Within the listing below, please copy exactly the lines between the line holding "vfov_deg: 7.3" and the line holding "focal_mm: 27", inclusive.

========================

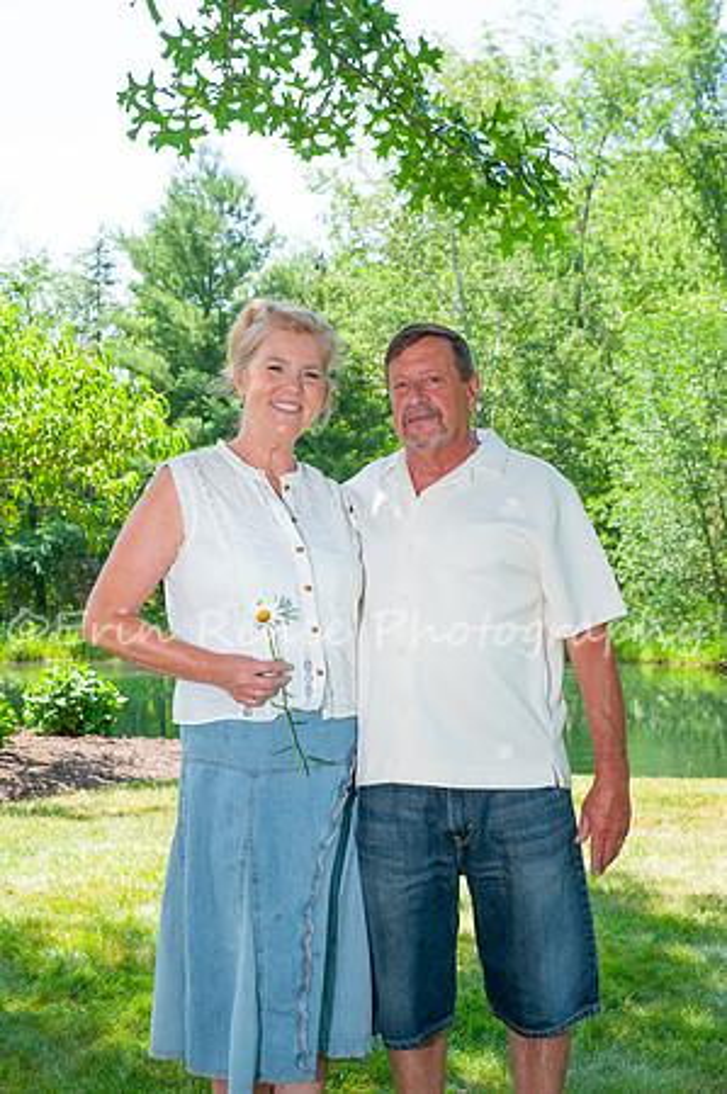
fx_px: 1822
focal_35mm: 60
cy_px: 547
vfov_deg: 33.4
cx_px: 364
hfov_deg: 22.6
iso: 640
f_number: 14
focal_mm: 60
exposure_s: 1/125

========================

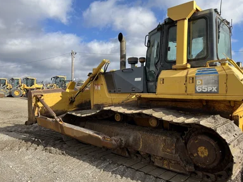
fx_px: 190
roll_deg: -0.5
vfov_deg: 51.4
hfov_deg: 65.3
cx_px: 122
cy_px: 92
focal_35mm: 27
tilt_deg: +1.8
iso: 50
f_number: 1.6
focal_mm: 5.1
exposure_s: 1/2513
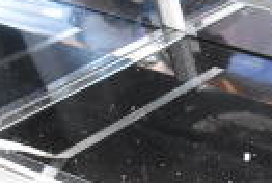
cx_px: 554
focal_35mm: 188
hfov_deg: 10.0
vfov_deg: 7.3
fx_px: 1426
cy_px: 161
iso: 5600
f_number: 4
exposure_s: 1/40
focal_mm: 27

========================

> _ANSWER SPACE_:
vfov_deg: 7.3
fx_px: 1426
cy_px: 161
iso: 5600
f_number: 4
exposure_s: 1/40
focal_mm: 27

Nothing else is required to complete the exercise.